Indian-style chicken burger

 

Indian-style chicken burger


Indian-style chicken burger

Ingredients

Burger buns

  • 50 g water
  • 10 g fresh yeast
  • 50 g milk
  • 15 g sugar
  • 250 g plain flour, plus extra for dusting
  • 10 g curry powder
  • 2 eggs
  • 1 pinch fine salt
  • 40 g butter, soft
  • 1 tsp sesame seeds
  • 1 tsp cumin seed

Chicken burgers

  • 30 g cashew nuts, unsalted
  • 400 g chicken breast fillets, skinless, cut into pieces (3 cm)
  • 1 egg
  • 1 tbsp curry powder
  • 5 pinches fine salt, to taste
  • 5 pinches freshly ground black pepper, to taste
  • 50 g plain flour
  • 1 garlic clove
  • 10 sprigs fresh coriander
  • 10 fresh mint leaves
  • 80 g plain yoghurt
  • 60 g cream cheese
  • 20 g oil, for frying
  • 200 g cucumber, thinly sliced (approx. ½ cucumber)
  • 80 g red peppers, cut into thin strips


reparation

Burger buns

  1. Place water, yeast, milk, sugar, flour, curry powder and 1 egg into mixing bowl and knead 5 min/knead.
  2. Add salt and butter and knead 2 min/knead. Transfer dough onto a previously floured work surface. Pull edges of dough towards the centre 3-4 times, roll it into a ball, place it in a large bowl, cover with a kitchen towel and allow to rise for 1-2 hours in a warm place until doubled in volume.

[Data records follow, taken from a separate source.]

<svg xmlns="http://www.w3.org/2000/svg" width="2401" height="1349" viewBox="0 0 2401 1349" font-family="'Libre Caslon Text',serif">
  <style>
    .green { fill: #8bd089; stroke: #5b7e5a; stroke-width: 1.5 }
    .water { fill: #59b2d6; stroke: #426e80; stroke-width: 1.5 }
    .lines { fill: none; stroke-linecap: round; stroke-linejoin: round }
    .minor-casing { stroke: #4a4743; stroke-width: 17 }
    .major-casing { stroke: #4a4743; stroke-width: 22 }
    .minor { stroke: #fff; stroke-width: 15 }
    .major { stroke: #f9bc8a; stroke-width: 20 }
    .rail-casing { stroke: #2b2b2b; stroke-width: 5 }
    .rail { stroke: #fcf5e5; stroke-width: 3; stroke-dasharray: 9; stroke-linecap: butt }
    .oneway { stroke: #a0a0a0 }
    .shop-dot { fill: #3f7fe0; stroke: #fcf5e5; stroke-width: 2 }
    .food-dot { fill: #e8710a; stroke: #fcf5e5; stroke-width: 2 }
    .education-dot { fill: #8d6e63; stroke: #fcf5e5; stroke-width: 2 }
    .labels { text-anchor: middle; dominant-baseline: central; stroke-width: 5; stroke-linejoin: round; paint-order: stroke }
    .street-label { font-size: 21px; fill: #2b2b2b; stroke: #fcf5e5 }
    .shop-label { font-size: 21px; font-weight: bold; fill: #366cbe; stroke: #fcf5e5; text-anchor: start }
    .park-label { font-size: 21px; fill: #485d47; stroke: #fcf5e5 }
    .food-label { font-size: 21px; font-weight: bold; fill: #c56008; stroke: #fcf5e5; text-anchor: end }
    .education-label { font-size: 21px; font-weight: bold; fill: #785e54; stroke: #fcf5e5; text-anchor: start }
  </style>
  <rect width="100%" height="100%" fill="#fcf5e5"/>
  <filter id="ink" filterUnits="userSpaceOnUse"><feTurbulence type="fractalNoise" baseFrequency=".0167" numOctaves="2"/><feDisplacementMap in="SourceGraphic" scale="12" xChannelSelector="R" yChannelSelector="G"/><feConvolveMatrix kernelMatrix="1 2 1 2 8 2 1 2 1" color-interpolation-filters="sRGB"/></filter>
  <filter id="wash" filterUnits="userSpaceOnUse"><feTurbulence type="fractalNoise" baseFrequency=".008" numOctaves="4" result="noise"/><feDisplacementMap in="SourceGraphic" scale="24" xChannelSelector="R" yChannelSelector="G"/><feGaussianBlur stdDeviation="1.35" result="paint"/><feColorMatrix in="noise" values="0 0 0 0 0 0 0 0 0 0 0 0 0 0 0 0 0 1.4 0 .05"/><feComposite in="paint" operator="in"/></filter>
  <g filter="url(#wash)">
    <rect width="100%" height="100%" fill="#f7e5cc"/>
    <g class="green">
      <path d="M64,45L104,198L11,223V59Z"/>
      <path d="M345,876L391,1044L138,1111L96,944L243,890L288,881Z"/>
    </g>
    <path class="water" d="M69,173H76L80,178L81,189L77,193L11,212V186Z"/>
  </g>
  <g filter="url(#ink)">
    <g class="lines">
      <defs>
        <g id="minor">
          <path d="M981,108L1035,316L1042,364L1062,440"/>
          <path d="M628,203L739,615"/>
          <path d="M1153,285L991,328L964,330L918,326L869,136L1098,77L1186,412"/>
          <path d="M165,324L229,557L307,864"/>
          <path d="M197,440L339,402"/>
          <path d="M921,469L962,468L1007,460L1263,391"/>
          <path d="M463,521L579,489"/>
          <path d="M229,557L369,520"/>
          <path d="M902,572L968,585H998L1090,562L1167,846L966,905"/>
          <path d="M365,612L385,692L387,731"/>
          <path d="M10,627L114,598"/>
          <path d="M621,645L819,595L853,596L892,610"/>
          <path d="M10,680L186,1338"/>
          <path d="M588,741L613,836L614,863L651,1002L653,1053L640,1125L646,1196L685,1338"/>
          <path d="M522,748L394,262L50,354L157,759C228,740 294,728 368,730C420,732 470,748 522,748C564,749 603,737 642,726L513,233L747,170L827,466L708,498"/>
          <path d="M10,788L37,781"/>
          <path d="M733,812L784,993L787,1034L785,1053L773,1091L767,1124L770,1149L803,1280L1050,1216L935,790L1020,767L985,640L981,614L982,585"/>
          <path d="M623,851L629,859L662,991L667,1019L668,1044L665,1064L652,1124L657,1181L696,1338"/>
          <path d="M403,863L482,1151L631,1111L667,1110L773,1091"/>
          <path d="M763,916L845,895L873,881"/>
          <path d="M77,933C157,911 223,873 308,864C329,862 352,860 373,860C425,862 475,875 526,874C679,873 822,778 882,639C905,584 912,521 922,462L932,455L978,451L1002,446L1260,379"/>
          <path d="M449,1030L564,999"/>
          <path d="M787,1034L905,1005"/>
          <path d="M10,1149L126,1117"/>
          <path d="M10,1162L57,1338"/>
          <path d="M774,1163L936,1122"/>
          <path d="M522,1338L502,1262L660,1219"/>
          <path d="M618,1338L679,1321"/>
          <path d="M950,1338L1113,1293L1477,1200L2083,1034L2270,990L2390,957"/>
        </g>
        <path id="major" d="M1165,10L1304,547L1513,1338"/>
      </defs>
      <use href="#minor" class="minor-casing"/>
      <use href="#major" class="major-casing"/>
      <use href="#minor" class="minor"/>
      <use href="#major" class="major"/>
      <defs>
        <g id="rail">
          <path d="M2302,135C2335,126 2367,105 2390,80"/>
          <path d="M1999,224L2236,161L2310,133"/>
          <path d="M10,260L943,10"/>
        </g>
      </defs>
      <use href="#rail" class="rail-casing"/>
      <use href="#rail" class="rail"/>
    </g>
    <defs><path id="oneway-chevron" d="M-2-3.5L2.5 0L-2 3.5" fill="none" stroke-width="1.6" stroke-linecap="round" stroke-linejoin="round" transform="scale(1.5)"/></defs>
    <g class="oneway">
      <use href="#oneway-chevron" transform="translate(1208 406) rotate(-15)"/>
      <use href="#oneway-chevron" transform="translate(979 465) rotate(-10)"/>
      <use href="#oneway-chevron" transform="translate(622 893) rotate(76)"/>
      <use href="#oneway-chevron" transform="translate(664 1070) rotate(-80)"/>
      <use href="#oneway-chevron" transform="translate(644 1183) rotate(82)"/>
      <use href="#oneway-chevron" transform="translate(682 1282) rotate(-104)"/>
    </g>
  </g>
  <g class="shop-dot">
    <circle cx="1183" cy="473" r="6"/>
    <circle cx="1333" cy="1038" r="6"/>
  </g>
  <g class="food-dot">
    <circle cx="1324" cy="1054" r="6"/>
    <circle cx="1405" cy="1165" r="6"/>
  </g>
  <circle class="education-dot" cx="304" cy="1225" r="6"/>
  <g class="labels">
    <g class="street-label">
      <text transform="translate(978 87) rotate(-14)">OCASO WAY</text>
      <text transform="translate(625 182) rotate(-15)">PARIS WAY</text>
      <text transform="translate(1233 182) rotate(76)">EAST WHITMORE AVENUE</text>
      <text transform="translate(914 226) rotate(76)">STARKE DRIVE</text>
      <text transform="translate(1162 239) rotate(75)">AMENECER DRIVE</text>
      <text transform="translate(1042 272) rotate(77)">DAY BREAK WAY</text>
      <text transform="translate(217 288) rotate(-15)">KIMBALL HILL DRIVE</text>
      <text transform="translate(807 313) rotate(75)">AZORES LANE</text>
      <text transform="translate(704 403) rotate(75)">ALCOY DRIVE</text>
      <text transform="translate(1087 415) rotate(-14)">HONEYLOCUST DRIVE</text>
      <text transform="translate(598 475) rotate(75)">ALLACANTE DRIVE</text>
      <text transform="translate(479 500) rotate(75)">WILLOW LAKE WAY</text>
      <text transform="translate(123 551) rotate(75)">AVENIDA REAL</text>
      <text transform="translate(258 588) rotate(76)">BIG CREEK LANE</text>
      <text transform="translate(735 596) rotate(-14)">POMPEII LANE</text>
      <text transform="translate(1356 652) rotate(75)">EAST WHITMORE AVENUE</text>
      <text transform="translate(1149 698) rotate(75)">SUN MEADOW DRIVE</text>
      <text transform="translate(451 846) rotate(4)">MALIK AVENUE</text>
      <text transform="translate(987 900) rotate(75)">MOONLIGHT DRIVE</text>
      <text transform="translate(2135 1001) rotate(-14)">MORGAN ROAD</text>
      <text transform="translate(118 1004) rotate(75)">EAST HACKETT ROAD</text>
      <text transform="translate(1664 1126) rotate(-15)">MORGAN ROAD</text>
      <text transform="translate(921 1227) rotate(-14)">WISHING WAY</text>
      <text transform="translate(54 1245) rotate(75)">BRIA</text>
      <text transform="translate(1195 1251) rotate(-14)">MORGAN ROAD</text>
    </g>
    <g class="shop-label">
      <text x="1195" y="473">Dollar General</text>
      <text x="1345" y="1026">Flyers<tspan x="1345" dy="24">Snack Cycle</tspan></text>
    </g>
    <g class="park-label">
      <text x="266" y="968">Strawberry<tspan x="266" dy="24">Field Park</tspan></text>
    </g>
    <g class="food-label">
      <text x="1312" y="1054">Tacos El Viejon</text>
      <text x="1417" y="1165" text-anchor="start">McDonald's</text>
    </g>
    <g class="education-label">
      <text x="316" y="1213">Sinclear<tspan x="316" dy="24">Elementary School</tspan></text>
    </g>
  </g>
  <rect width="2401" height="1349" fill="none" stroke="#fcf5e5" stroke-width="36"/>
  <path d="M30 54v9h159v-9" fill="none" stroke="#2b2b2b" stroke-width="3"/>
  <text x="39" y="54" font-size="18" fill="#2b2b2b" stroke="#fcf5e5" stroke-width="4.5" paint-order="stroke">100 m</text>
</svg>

Clean the mixing bowl.
  3. At the end of first proving, transfer dough to floured work surface and knock it back firmly with your hands to let the gas escape. Divide dough into 8 pieces, shape into balls and lay them out on a baking tray lined with baking paper, making sure there is approximately 5 cm between each one. Cover with a kitchen towel and allow to rise again for 1 hour.
  4. Preheat the oven to 210°C.
  5. At the end of the second proving, break remaining egg into a bowl and beat it with a fork. Brush buns with egg using a pastry brush. Sprinkle buns with sesame and cumin seeds and bake for 20-25 minutes (210°C). Take buns out of oven and allow to cool.

Chicken burgers

  1. Place cashew nuts into mixing bowl and chop 5 sec/speed 5.
  2. Add chicken breasts, egg, curry powder, 2 pinches of salt and 2 pinches of pepper and chop 30 sec/speed 6. With floured hands, divide mixture into 8 and shape into 8 chicken patties. Set aside.
  3. Place garlic, 4 sprigs of coriander and mint into mixing bowl and blend 5 sec/speed 7.
  4. Add yoghurt, cream cheese, remaining salt and pepper and blend 30 sec/speed 5.
  5. Heat oil in a non-stick frying pan and fry chicken burgers for a few minutes on each side until golden. Meanwhile, cut the buns in half.
  6. Spread yoghurt sauce on bottom half of bun, fill with a layer of cucumber, a chicken burger, then another layer of cucumber. Finally add peppers and remaining coriander. Put top half of bun on burgers and serve hot.